Le superbe sentier menant au lac du Goléon chemine sur les terrasses des anciennes prairies de fauche qui s'égrainent au-dessus des hameaux des Hières et des Terrasses. En août, témoins d'un passé revisité et remis au goût du jour, les motofaucheuses dansent d'une parcelle à l'autre. Dans ce lieu sublime, les champs de linaigrettes intensifient le bleu profond du lac et la vue impériale en balcon sur la chaîne de montagnes de la Meije, du Râteau et des aiguilles d’Arves. La vue vaut largement le détour. Le regard porté sur le lac, niché au cœur des montagnes, apaise le corps et l’esprit. Et là, juste derrière, une multitude de prénoms «écrits» avec des pierres témoignent du passage des hommes. C’est ce qui fait la spécificité de ce lieu insolite. De petites pierres s’égrainent à l’infini au milieu de ce paradis sur terre. Serait-ce le désir d’échapper au temps? Au-delà de l’envie de laisser une empreinte de son passage, il y a une dimension plus spirituelle, celle du souhait de l’homme de vouloir traverser le temps, de ne pas tomber dans l’oubli et d’atteindre l’éternité. C’est une volonté millénaire que de vouloir affirmer sa propre identité, l’Humanité a de tous temps cherché à traverser les siècles de cette manière. Certes, la nature est elle-même en perpétuelle évolution, ce lac que vous voyez se métamorphosera au fil du temps, mais ce qui différencie bien la nature de l’homme c’est quelque part cette dimension immortelle que l’on pourrait lui attribuer, car nous l’avons dit: la nature ne disparaît pas comme un individu particulier, elle évolue simplement. Ce spectacle est saisissant d’émotion et il faut y assister soi-même pour bien se représenter ce questionnement.
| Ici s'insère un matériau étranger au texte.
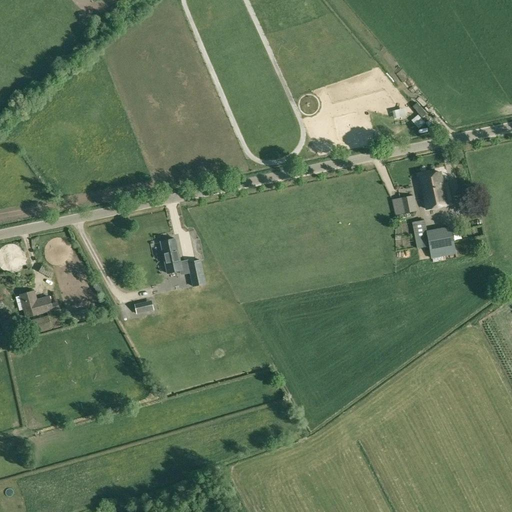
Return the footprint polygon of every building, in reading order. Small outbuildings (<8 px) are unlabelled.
[(425,123),(418,115),(411,120),(418,128),(425,123)] [(426,209),(447,205),(441,172),(419,177),(426,209)] [(402,214),(417,211),(413,195),(398,198),(402,214)] [(414,236),(426,234),(426,231),(423,220),(412,222),(414,236)] [(450,227),(431,231),(426,231),(431,259),(456,254),(450,227)] [(175,263),(180,262),(175,238),(160,241),(164,260),(172,258),(173,259),(175,259),(175,263)] [(172,258),(164,260),(167,273),(181,270),(182,274),(189,273),(190,273),(195,272),(196,279),(204,278),(200,261),(188,264),(188,261),(180,263),(180,262),(175,263),(175,259),(173,259),(172,258)] [(195,272),(190,273),(192,287),(205,284),(204,278),(196,279),(195,272)] [(26,317),(52,310),(50,304),(48,297),(36,300),(34,291),(20,295),(26,317)] [(57,302),(50,304),(52,310),(58,309),(57,302)] [(147,306),(147,302),(135,304),(137,312),(153,309),(153,305),(147,306)] [(30,333),(42,330),(51,328),(48,315),(27,321),(30,333)]
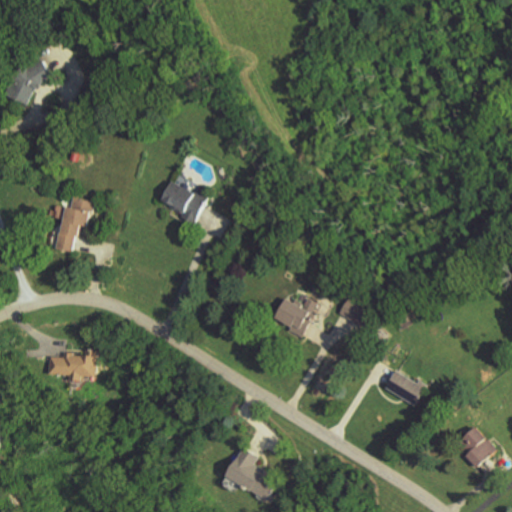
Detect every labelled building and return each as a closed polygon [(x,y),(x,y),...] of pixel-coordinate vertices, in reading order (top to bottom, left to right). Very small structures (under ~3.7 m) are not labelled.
[(57,80),(45,61),(12,82),(24,101),(57,80)] [(199,190),(197,192),(175,182),(164,205),(199,222),(212,196),(199,190)] [(75,253),(78,237),(82,238),(84,226),(92,228),(96,202),(76,198),(74,209),(60,206),(58,218),(65,219),(60,250),(75,253)] [(290,299),(279,319),(296,328),(293,332),(305,338),(322,305),(310,298),(305,307),(290,299)] [(372,318),(349,304),(339,321),(362,335),(372,318)] [(52,375),(74,376),(73,382),(84,382),(85,377),(99,378),(100,351),(88,350),(87,355),(66,354),(66,358),(53,358),(52,375)] [(423,379),(421,382),(400,369),(389,387),(418,405),(431,384),(423,379)] [(500,449),(479,426),(460,444),(482,466),(500,449)] [(270,498),(280,478),(256,465),(261,456),(244,447),(229,476),(270,498)]
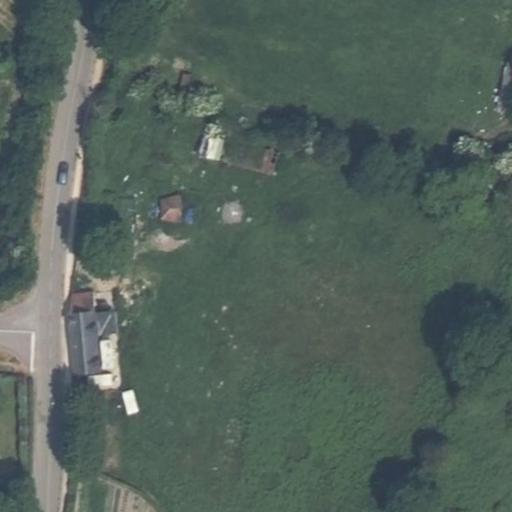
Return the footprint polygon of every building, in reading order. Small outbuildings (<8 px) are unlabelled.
[(499,110),(511,112),(511,86),(504,84),(499,110)] [(511,169),(450,157),(444,180),(473,186),(473,181),(511,188),(511,169)] [(181,201),(161,201),(160,219),(180,220),(182,201),(181,201)] [(196,202),(182,201),(180,220),(196,220),(196,202)] [(92,297),(69,296),(68,316),(76,394),(102,392),(92,297)]
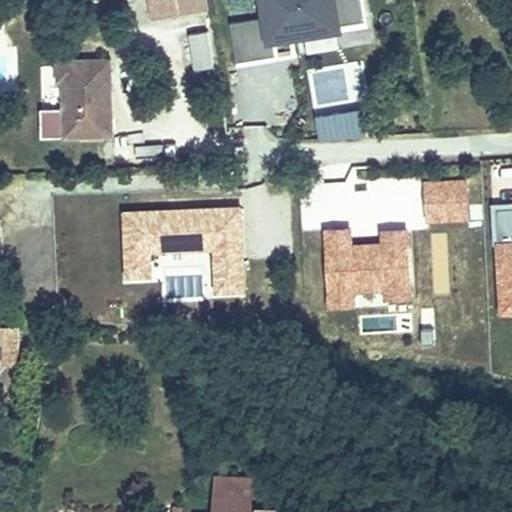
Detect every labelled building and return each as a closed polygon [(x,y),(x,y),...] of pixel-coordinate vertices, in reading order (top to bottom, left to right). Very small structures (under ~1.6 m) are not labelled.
[(148,0),(151,17),(178,12),(175,0),(148,0)] [(175,0),(178,12),(208,7),(206,0),(175,0)] [(229,22),(236,63),(274,57),(271,36),(364,20),(360,0),(266,0),(269,16),(229,22)] [(192,71),(212,69),(209,32),(189,34),(192,71)] [(107,59),(55,61),(56,81),(60,81),(62,109),(65,109),(66,137),(111,135),(108,86),(103,86),(102,72),(108,72),(107,59)] [(205,291),(243,290),(242,208),(123,209),(124,283),(164,282),(164,266),(205,266),(205,291)] [(8,362),(18,362),(20,362),(20,327),(0,327),(0,341),(8,342),(8,362)] [(282,511),(282,507),(259,506),(259,500),(220,498),(218,511),(282,511)]
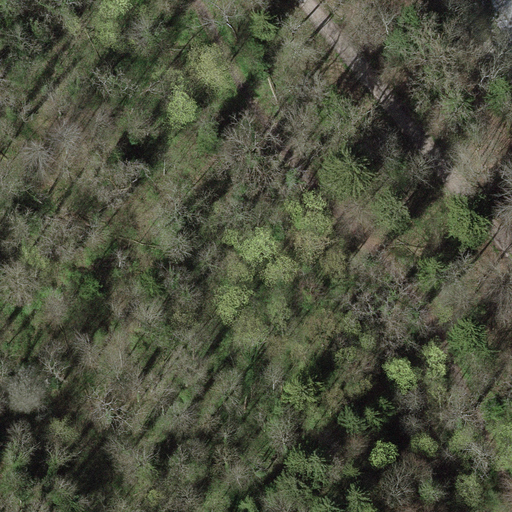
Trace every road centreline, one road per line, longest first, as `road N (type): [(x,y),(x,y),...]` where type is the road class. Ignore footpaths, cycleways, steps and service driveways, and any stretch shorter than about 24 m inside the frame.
road 1 (unknown): [(511,496),(193,0)]
road 2 (track): [(511,251),(300,0)]
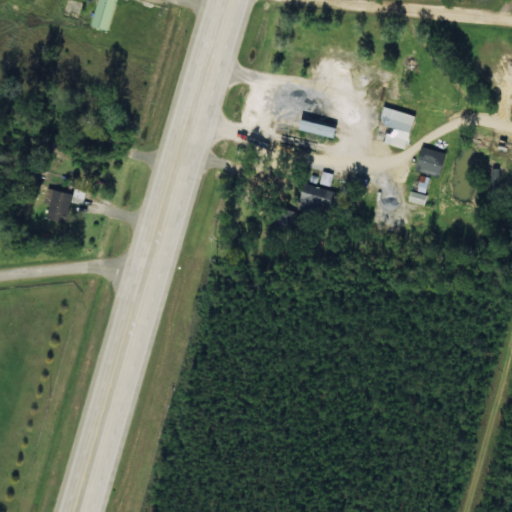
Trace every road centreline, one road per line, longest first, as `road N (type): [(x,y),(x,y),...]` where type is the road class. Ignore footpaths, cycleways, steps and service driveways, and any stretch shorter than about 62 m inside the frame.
road 1 (trunk): [(81,511),(230,0)]
road 2 (residential): [(511,191),(389,199),(185,155)]
road 3 (residential): [(0,289),(149,280)]
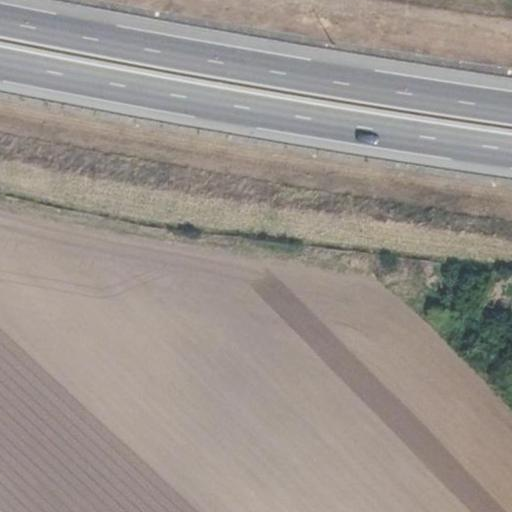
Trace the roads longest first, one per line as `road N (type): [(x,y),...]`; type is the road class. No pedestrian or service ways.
road 1 (motorway): [(0,61),(511,150)]
road 2 (motorway): [(511,110),(0,24)]
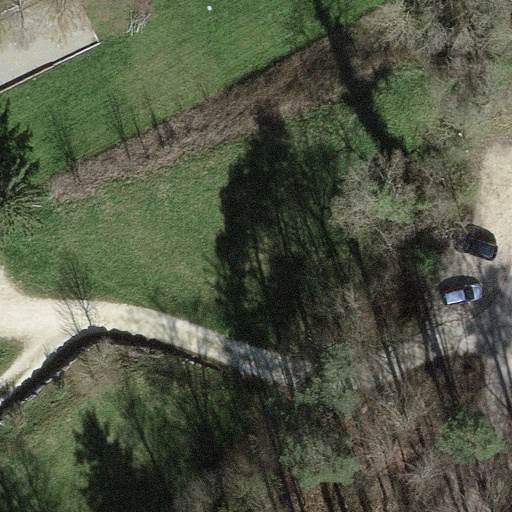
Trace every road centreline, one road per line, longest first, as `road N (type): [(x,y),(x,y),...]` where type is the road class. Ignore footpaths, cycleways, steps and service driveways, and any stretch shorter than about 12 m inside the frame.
road 1 (track): [(0,318),(133,321),(331,377),(470,336),(500,315)]
road 2 (track): [(500,315),(498,394),(469,511)]
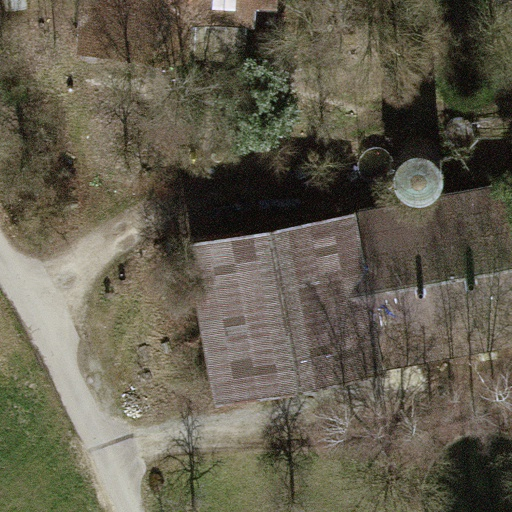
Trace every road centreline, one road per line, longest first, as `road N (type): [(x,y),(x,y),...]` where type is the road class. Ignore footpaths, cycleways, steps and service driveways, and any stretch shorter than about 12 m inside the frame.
road 1 (track): [(0,227),(143,511)]
road 2 (track): [(41,310),(90,245),(160,208),(255,190)]
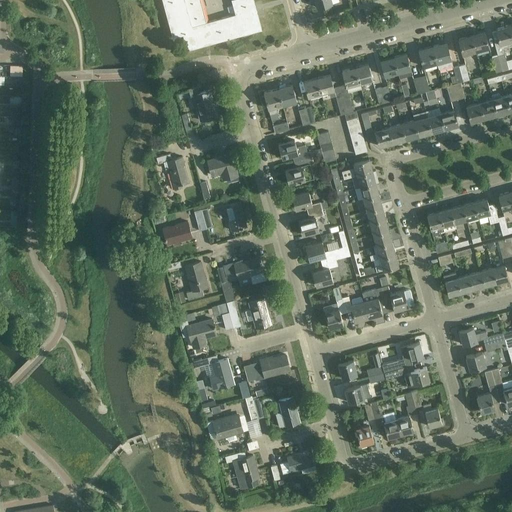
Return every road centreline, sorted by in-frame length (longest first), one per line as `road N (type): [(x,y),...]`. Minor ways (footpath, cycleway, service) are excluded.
road 1 (residential): [(303,51),(500,0)]
road 2 (residential): [(402,206),(393,170),(404,150),(511,123)]
road 3 (residential): [(313,349),(434,321)]
road 4 (residential): [(348,459),(465,431)]
road 5 (residential): [(252,126),(244,70),(303,51)]
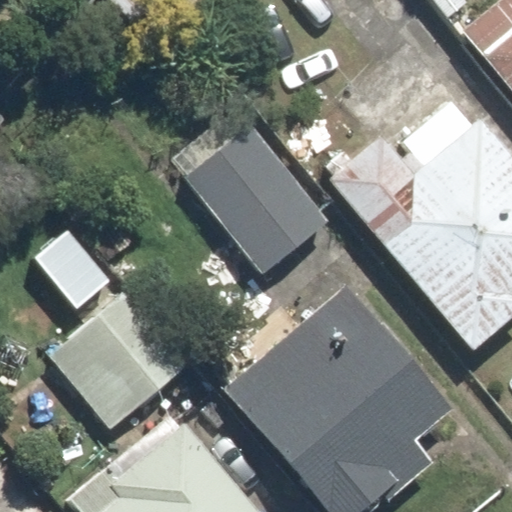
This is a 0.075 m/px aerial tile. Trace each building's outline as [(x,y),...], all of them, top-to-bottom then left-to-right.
[(511,0),(490,0),(449,33),(511,112),(511,0)] [(368,138),(311,184),(457,362),(511,316),(511,172),(451,98),(395,144),(404,155),(391,166),(368,138)] [(239,134),(224,114),(161,163),(252,281),(322,226),(246,128),(239,134)] [(442,416),(337,290),(204,401),(296,511),(375,511),(431,465),(411,442),(442,416)] [(181,371),(116,293),(40,357),(104,435),(181,371)] [(239,511),(160,419),(100,470),(90,458),(50,492),(66,511),(239,511)]
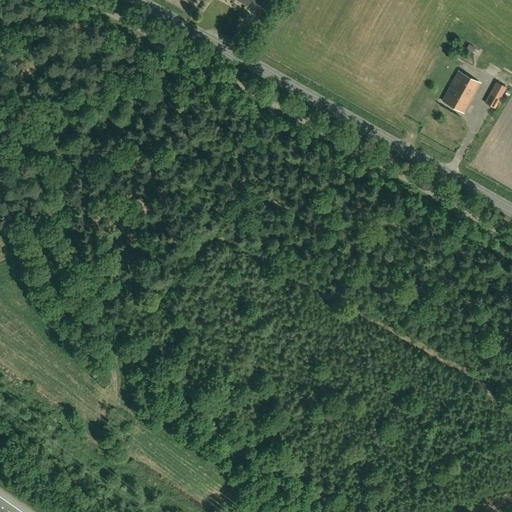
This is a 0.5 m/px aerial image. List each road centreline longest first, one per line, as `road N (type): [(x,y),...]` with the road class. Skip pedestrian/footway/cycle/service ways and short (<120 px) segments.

La nuit passée dans ce lieu au chant bucolique fut digne d’un conte des mille et une nuits. La vue du reflet de la pleine lune scintillant sur le lac était un instant rare, cette lumière angélique incroyable.
En plus d’offrir un panorama époustouflant sur la Meije et ses glaciers, le plateau d’Emparis est aussi riche pour la beauté et la diversité de sa faune et de sa flore.
Ainsi, on rencontre un alpage important d’ovins et de bovins. 20 000 moutons et des centaines de vaches et de chèvres le parcourent en été. Épisode inédit de cette randonnée: la rencontre en pleine nuit avec des chèvres peu farouches et curieuses qui sont venues nous saluer au pied de la tente!
Silènes Acaules, Edelweiss, Joubarbes des montagnes, Gentianes de Koch sont autant de fleurs qui se mêlent à l’herbe verdoyante et colorent le paysage de rose, de blanc de bleu. Autrement dit, cette belle palette de couleurs égaye praires, pâturages, pelouses sèches ou rocailles.
Un moment fort de ce périple: Nous avons commencé notre premier itinéraire en plein après-midi, ce qui nous a permis de croiser les randonneurs qui, ayant débuté leur randonnée à l’aube naissante, redescendaient lorsque nous, à notre tour, montions. Cela fait naître une sensation euphorisante, celle de se dire que l’on va se retrouver seul là-haut et soudain, le temps s’arrête. Cette impression de s’approprier les lieux.est unique et magique. S’il vous en prend l’envie, n’hésitez pas à sauter le pas, laissez-vous immerger en pleine nature. Inoubliable, voilà comment résumer en un mot ce type d’expérience.